*** DOCUMENT TEXT ***

How to Optimize MongoDB Query Performance with Indexes(visualeaf.com) |
How to Optimize MongoDB Query Performance with Indexes(visualeaf.com) |
1: export the data out of MongoDB
2: import the data in PostgreSQL, ClickHouse, DuckDB, whatever
3: create the indexes there
4: uninstall MongoDB
not sure if this was fixed in recent versions, but if you have index on array of strings/ints, and then use `addToSet` operator, the index is not used for the `addToSet` operation, and the disk is hammered for each update to verify if the content of the array has unique values. with pretty high volume, you can easily saturate the disk queue, wondering what is happening and how you can fix that
after few years of working with few TB collections (tables) in mongo, I can say that this DB is good if you want to insert data, but don't need to read the data that much often. if you need json and read heavy DB, consider something else eg elastic (with all it's drawbacks), because at some point the limiting factor for you will be indexes in mongo, that are the most weak part of this DB (even more weak than the infamous data loss)
That's also why I decided to concentrate on the entire workflow rather than on the index itself in the article: Find the slow query -> Analyze Explain -> Analyze the ratio between scanned and returned documents -> Create an index -> Test the same query again...

*** End of DOCUMENT TEXT ***
*** DATA EXCERPTS ***

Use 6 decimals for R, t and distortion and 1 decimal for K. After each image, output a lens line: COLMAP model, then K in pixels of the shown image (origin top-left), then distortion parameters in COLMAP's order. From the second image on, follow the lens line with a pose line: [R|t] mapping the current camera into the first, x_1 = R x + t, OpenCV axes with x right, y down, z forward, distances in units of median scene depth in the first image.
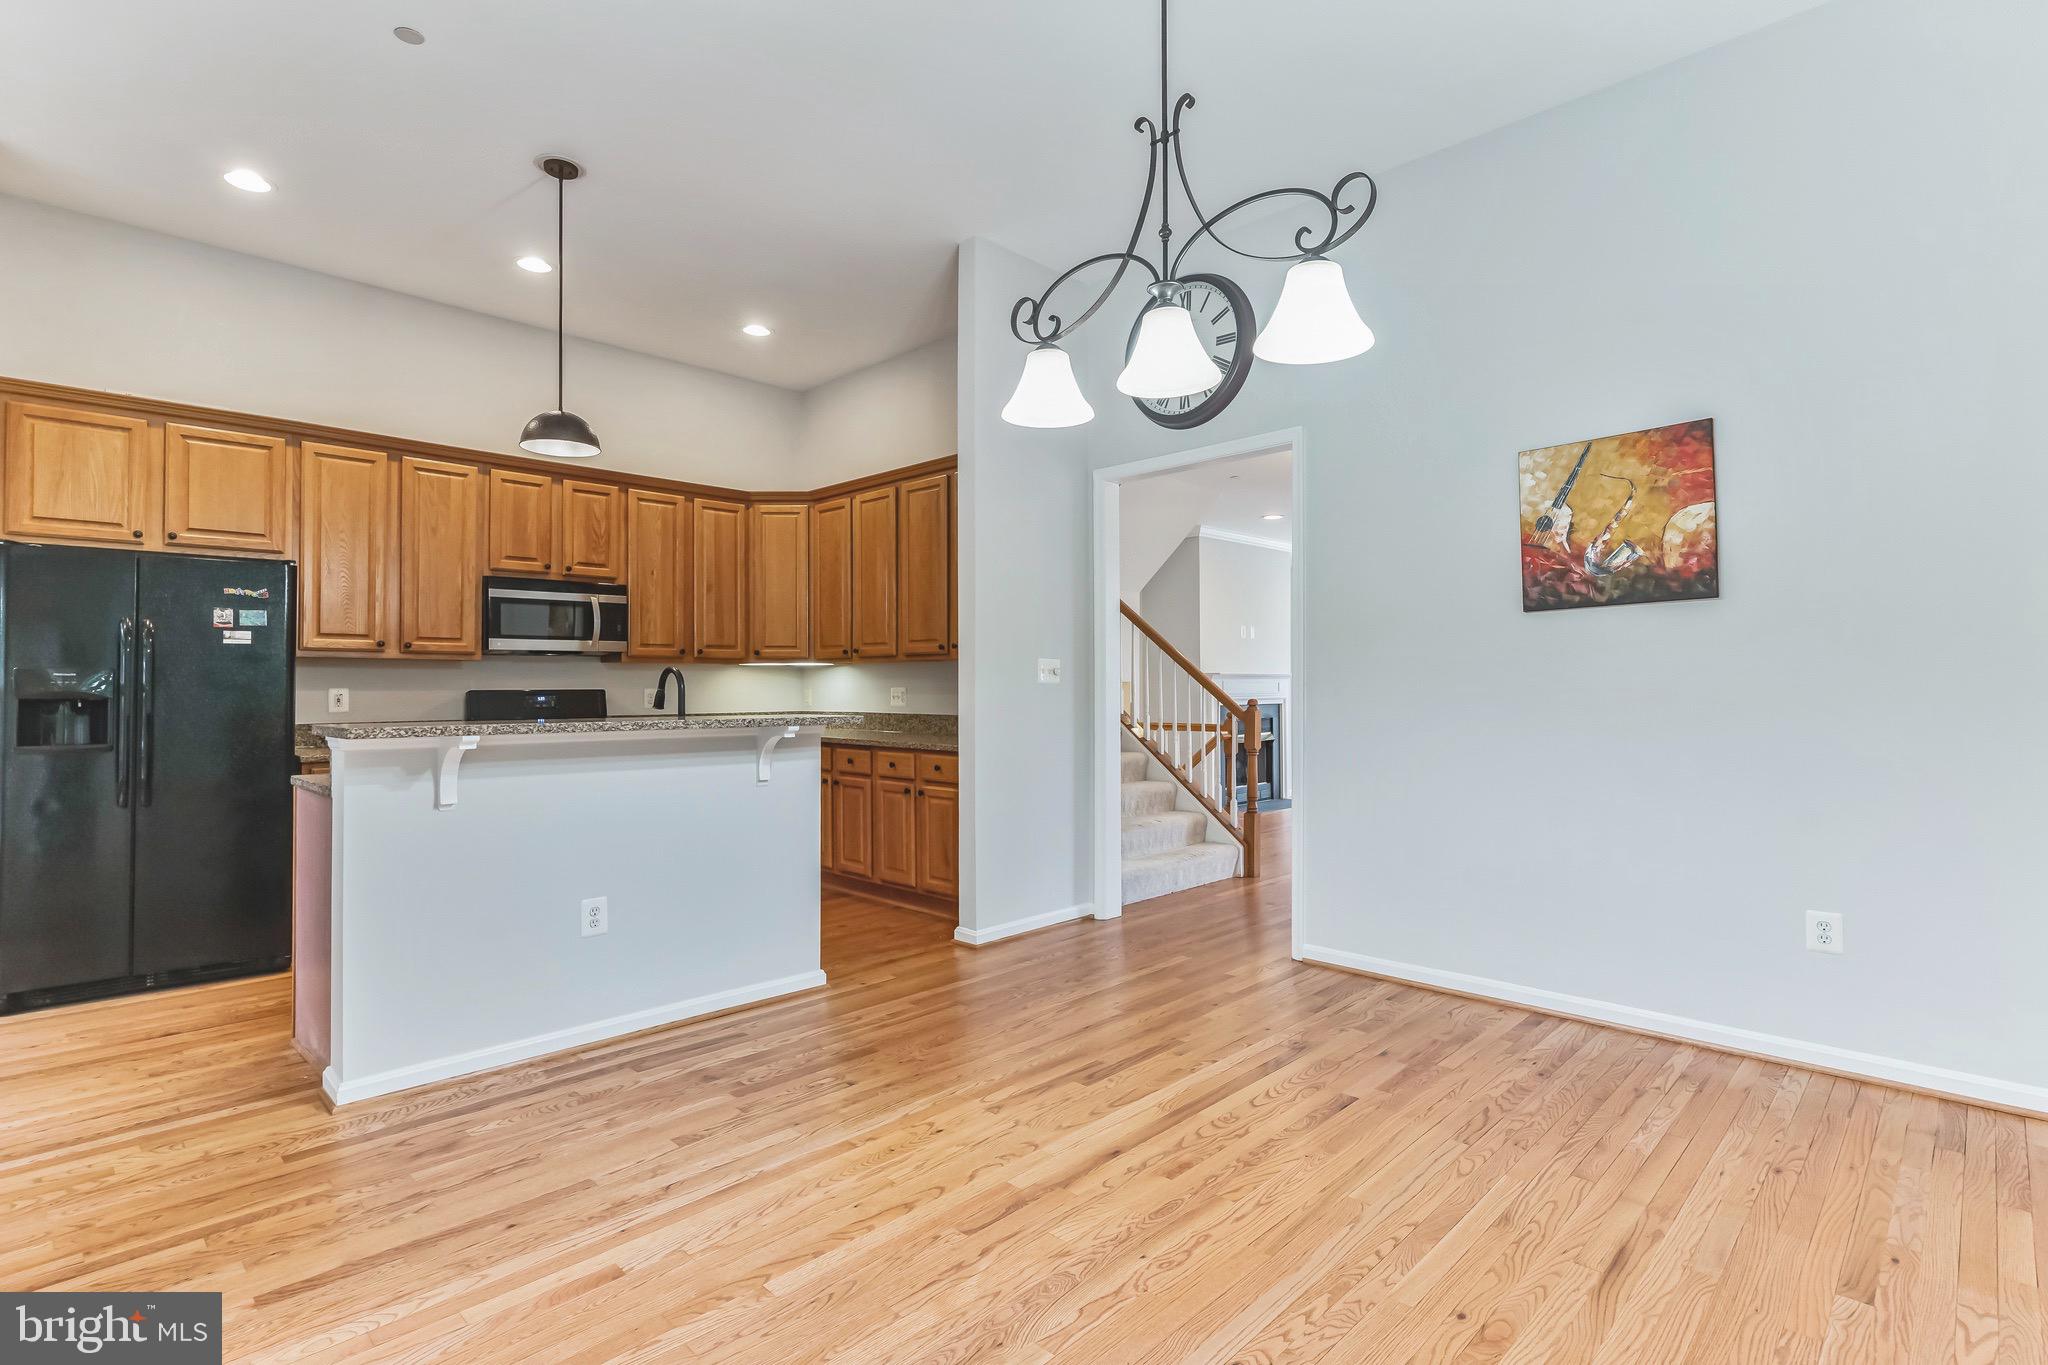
lens RADIAL K [[979.9, 0, 1025.4], [0, 979.9, 668.1], [0, 0, 1]] dist [0.003343, -0.001233]
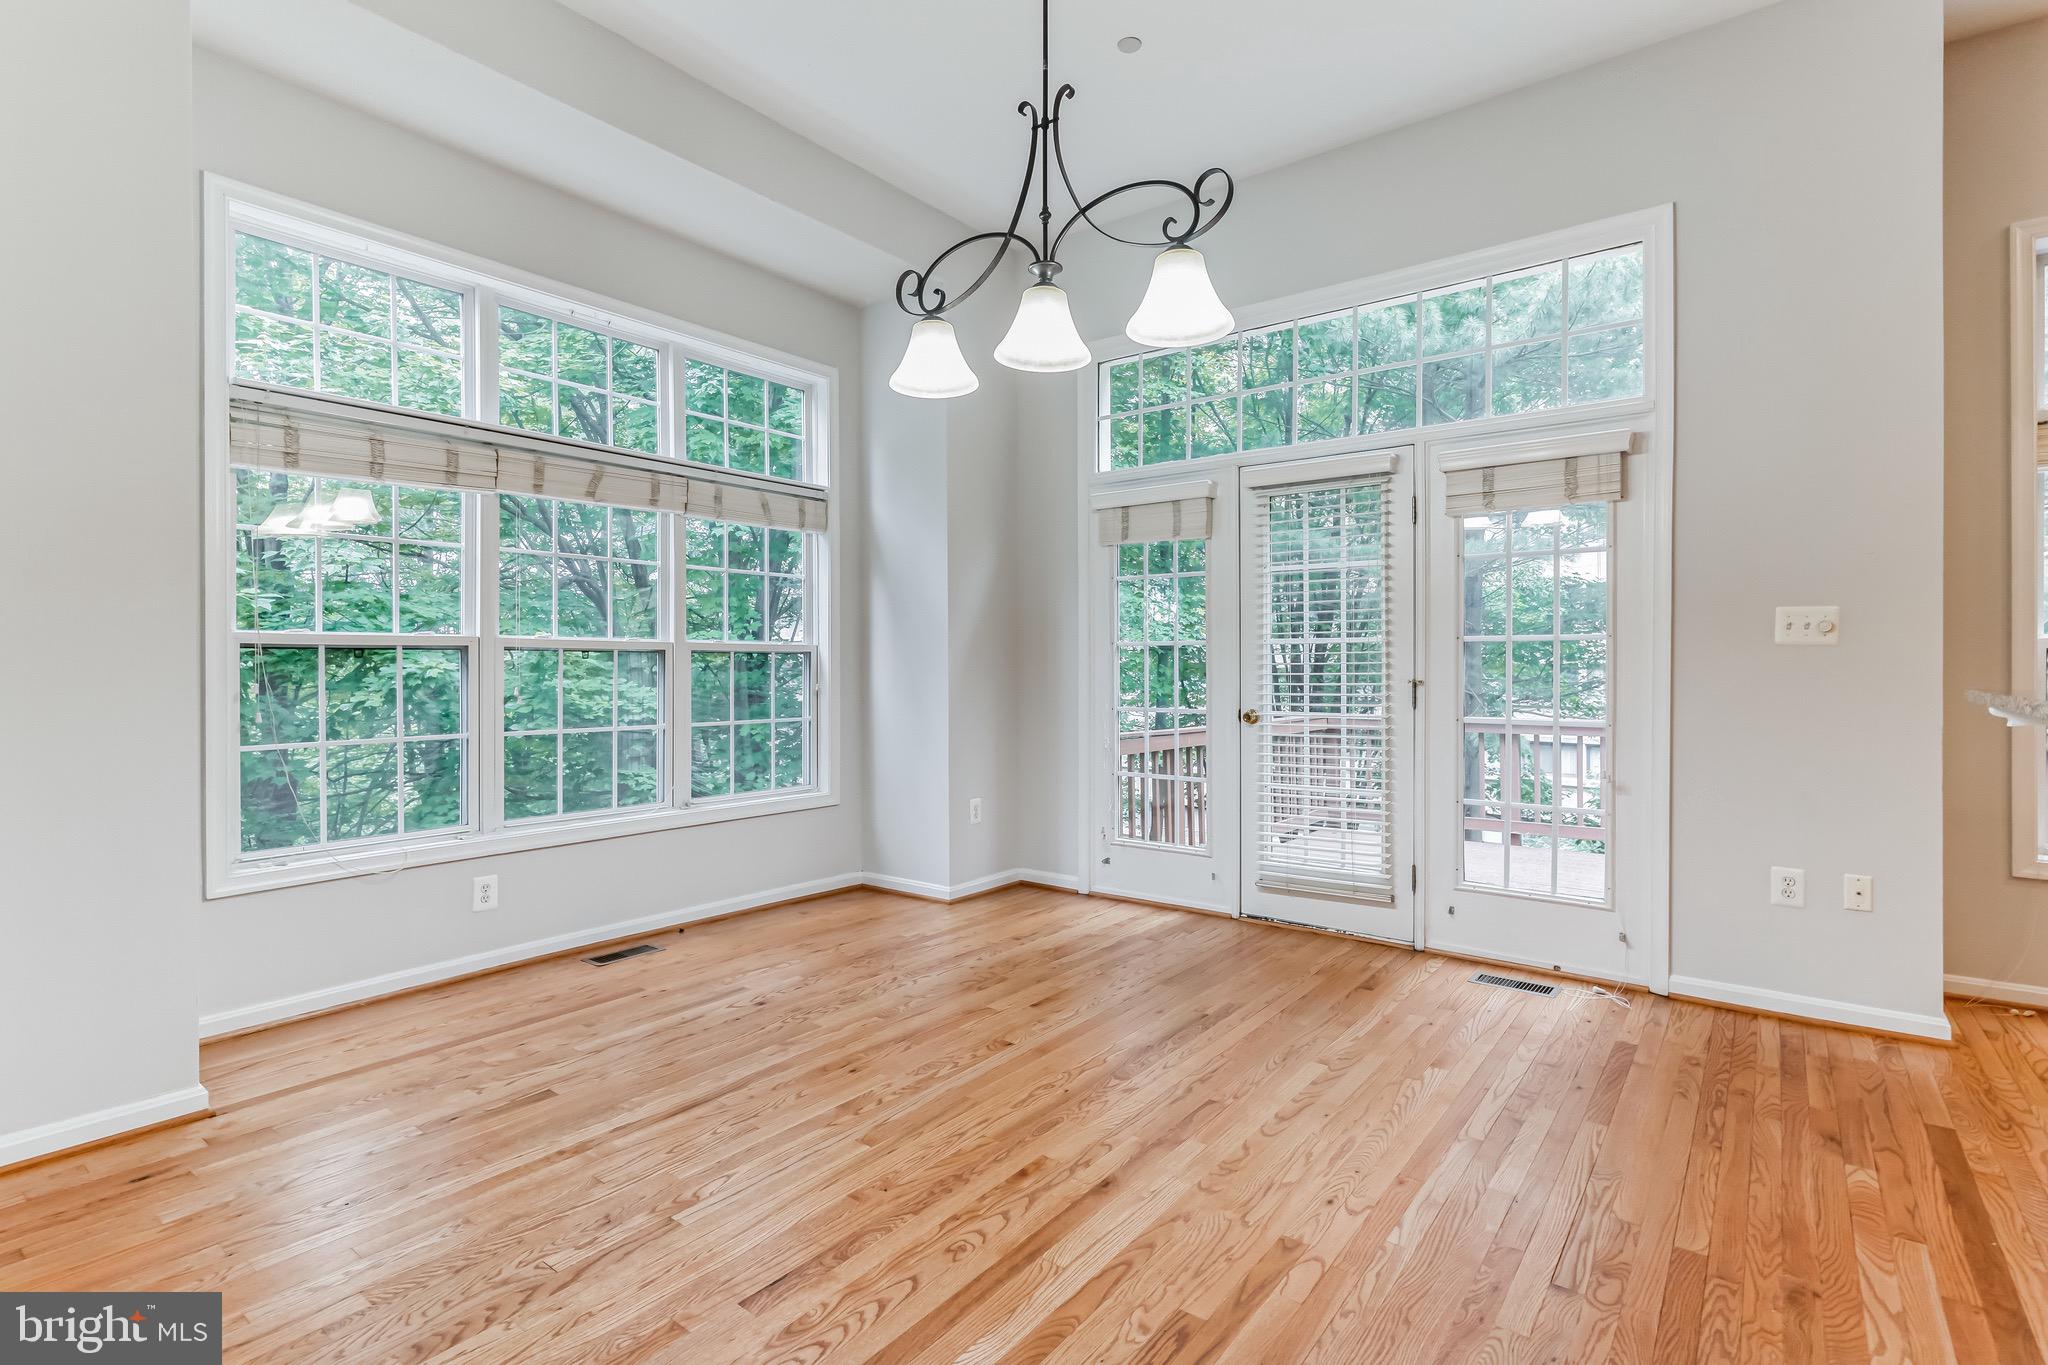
lens RADIAL K [[979.9, 0, 1025.4], [0, 979.9, 668.1], [0, 0, 1]] dist [0.003343, -0.001233]
pose [[-0.993282, 0.001681, -0.115704, 0.200151], [0.003534, 0.999869, -0.015808, 0.041891], [0.115662, -0.016110, -0.993158, 1.420667]]
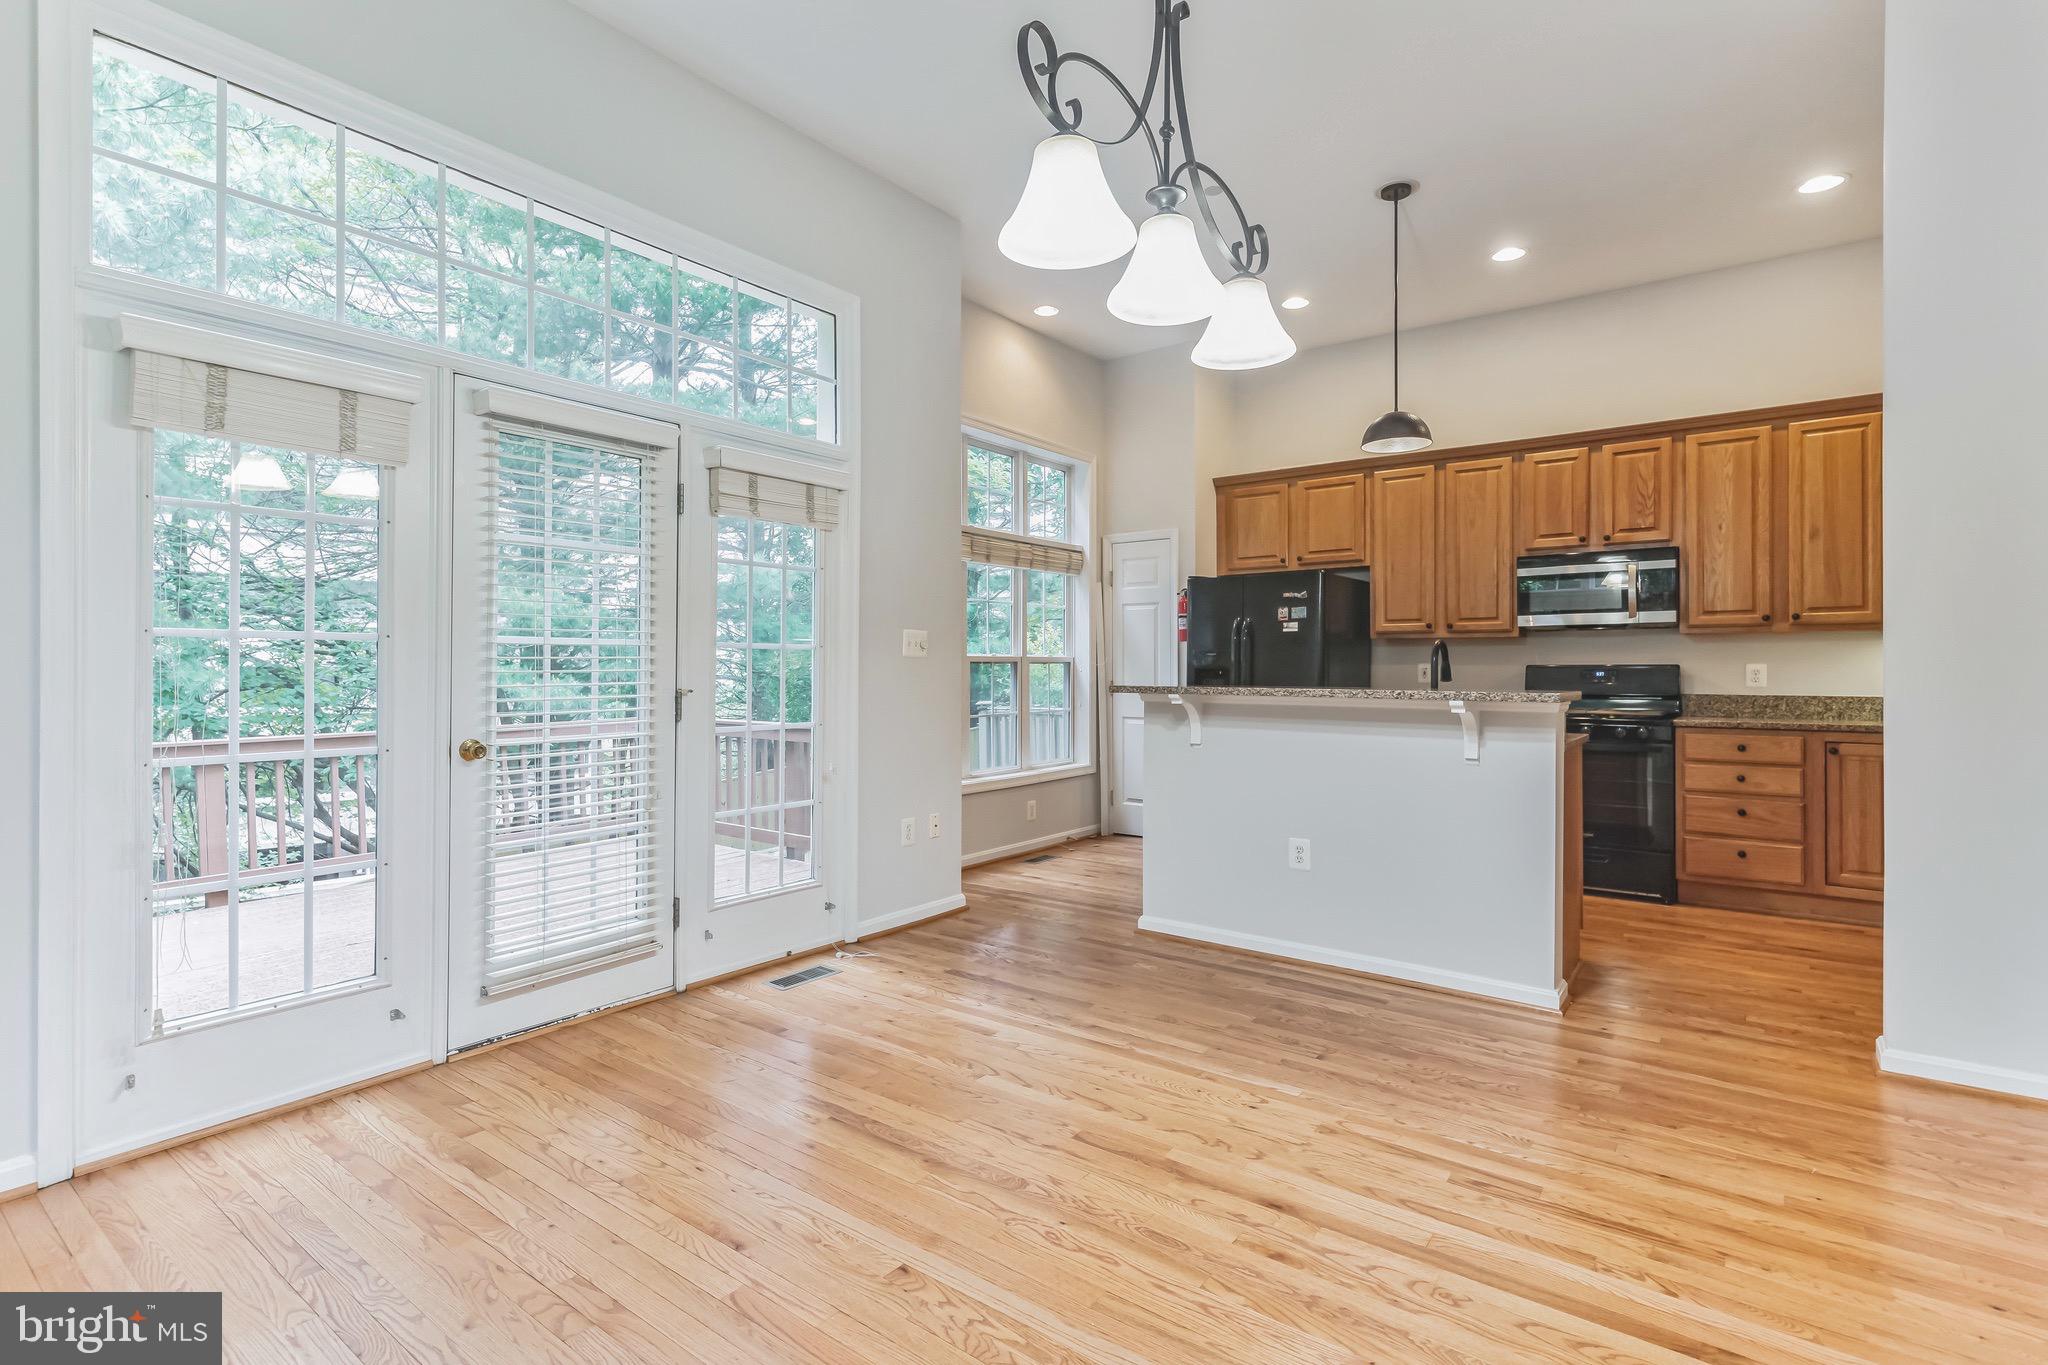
lens RADIAL K [[979.9, 0, 1025.4], [0, 979.9, 668.1], [0, 0, 1]] dist [0.003343, -0.001233]
pose [[0.132184, 0.003007, -0.991221, 0.690223], [0.017916, 0.999825, 0.005423, 0.017242], [0.991063, -0.018475, 0.132107, 0.524456]]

*** End of DATA EXCERPTS ***

ACTIONS TO TAKE:
#1 Decide whether each statement agrees with the MongoDB indexing thread: (a) one commenter says the index on an array field is not used for the `addToSet` operation; (b) the commenter who worked with multi-TB collections recommends MongoDB for read-heavy workloads; (c) the article's workflow creates an index before analyzing the Explain output. Answer yes or no for each and quote the deciding words.
#2 Duplicate the stretch of the MongoDB indexing thread from "That's also why" through "same query again...".
#3 Pick up the MongoDB indexing thread after its last comment and continue it.
The rows come from a separate source.

ANSWERS TO EACH TASK:
#1
(a) Yes: "the index is not used for the `addToSet` operation"
(b) No: "if you need json and read heavy DB, consider something else"
(c) No: "Find the slow query -> Analyze Explain -> Analyze the ratio between scanned and returned documents -> Create an index"

#2
That's also why I decided to concentrate on the entire workflow rather than on the index itself in the article: Find the slow query -> Analyze Explain -> Analyze the ratio between scanned and returned documents -> Create an index -> Test the same query again...

#3
In this particular case, a compound index was selected based on filters and a sort clause. I completely agree that using index intersections in a real workload could be quite dangerous, especially if MongoDB chooses to use another index instead.
The `$addToSet` example is also very valid; however, for me, that is more like a schema problem than a regular indexing problem in a read query. Still, the array could become extremely big regardless of the presence of indexes, and it might require a dedicated note in the article.
If a system is working fine, the expense and risk of moving may end up being far greater than any optimization efforts on the existing database. This is also why I believe profiling tools, explain plans, and indexes are all useful; there are plenty of cases where MongoDB is sufficient but still needs optimization...